** Records supplied follows **

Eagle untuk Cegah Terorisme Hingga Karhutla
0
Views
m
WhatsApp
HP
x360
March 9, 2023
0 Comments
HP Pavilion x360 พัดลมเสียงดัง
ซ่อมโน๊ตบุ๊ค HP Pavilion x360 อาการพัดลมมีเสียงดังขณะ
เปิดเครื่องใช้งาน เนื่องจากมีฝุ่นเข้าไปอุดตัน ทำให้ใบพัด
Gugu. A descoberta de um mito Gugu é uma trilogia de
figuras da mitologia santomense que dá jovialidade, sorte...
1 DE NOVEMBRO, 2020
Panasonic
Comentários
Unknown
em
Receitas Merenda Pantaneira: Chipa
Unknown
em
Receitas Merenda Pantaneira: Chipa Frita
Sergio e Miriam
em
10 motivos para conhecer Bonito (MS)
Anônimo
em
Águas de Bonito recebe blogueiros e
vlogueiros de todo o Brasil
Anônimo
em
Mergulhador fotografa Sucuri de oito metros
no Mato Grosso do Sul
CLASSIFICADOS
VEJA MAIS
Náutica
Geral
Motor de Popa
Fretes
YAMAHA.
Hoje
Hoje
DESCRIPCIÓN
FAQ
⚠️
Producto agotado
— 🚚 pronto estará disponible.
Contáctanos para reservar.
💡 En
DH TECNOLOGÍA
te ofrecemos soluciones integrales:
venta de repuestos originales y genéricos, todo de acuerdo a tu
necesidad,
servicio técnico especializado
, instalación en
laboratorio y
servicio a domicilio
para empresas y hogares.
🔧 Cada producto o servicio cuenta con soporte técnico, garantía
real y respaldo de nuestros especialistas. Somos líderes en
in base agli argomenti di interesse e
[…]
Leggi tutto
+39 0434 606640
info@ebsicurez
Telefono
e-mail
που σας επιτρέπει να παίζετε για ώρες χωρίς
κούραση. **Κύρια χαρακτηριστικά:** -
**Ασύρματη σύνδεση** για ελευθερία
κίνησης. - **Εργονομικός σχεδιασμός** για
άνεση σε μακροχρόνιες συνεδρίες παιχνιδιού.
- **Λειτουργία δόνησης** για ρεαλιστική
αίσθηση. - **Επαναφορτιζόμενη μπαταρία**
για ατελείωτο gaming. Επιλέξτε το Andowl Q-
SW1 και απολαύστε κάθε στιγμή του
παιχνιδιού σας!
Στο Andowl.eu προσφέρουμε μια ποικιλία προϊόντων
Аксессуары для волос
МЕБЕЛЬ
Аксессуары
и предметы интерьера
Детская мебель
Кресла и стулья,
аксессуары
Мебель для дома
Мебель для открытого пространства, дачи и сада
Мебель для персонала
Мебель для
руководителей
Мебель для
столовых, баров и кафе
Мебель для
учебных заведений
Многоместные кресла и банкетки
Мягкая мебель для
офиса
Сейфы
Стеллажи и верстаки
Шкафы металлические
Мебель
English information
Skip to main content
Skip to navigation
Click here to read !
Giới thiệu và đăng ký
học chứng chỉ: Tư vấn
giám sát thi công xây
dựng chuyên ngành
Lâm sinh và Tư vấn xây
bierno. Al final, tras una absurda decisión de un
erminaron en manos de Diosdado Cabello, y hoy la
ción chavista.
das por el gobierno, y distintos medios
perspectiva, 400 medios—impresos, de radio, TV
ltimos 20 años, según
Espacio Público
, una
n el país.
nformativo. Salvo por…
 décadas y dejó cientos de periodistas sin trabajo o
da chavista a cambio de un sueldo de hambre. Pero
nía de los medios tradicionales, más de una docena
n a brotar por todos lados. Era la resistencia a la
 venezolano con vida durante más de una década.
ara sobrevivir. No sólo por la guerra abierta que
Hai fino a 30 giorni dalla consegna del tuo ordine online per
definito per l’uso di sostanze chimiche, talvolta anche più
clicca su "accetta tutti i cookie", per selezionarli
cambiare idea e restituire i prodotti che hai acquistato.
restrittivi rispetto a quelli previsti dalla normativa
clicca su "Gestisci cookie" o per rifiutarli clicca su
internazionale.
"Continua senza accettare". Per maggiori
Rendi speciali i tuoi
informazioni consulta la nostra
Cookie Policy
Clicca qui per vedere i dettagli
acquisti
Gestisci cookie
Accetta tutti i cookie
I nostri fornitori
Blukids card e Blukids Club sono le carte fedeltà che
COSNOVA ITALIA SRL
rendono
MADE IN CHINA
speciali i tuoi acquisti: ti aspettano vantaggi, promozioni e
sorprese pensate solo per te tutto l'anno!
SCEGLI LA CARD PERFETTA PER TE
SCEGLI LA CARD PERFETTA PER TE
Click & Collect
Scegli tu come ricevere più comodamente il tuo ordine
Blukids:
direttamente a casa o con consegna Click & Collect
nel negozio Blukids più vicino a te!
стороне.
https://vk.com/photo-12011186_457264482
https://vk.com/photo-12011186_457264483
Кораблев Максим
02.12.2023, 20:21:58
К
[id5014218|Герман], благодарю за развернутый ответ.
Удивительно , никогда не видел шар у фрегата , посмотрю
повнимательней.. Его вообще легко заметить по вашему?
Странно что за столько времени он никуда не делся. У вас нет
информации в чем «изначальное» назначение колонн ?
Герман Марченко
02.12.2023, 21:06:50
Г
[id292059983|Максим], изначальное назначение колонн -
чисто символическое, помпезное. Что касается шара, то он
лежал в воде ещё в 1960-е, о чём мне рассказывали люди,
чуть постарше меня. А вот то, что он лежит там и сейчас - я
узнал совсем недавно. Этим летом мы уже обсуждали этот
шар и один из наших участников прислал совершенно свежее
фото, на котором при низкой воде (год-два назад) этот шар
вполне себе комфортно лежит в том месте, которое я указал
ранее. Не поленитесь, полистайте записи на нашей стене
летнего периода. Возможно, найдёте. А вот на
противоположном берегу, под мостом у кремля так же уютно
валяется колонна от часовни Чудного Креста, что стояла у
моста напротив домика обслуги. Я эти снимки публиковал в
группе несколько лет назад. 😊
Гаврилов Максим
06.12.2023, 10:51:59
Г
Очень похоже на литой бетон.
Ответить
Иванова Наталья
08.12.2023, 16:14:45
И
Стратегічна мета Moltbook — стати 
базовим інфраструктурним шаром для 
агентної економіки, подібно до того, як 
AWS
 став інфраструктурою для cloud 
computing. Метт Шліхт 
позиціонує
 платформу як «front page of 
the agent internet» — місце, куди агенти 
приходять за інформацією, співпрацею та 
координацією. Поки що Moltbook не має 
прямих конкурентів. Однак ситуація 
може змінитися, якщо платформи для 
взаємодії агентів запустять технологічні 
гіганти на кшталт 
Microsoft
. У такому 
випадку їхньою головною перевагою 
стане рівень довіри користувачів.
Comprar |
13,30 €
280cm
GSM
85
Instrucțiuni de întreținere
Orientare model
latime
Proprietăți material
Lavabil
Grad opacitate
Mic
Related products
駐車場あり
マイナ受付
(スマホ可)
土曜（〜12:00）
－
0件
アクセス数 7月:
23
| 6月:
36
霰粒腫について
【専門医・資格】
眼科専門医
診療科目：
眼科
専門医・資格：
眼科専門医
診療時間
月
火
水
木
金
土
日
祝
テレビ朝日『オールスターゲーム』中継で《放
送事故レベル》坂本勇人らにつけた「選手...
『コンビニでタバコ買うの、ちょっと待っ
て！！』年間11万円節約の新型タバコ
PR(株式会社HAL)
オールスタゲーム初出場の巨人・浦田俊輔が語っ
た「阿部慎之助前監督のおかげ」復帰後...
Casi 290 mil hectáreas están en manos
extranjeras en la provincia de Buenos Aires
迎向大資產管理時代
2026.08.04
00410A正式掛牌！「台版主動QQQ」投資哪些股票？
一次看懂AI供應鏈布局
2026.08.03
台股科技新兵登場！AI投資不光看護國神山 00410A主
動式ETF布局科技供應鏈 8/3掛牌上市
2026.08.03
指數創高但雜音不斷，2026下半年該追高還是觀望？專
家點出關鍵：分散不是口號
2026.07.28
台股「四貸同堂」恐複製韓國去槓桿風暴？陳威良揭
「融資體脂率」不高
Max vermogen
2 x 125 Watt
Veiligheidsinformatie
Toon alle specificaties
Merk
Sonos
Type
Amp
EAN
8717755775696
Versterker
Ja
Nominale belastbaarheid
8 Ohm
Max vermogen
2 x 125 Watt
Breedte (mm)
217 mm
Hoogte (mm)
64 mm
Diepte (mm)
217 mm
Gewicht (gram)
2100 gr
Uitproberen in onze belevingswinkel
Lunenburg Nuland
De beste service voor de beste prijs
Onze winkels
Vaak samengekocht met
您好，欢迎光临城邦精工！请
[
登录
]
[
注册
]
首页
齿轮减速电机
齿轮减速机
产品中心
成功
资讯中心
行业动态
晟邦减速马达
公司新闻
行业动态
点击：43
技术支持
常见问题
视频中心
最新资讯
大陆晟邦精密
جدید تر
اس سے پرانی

** End of Records supplied **

**What you should do:** Wherever a line above contains the string "изначальное", count it; then give the total alone.

**Expected answer:** 2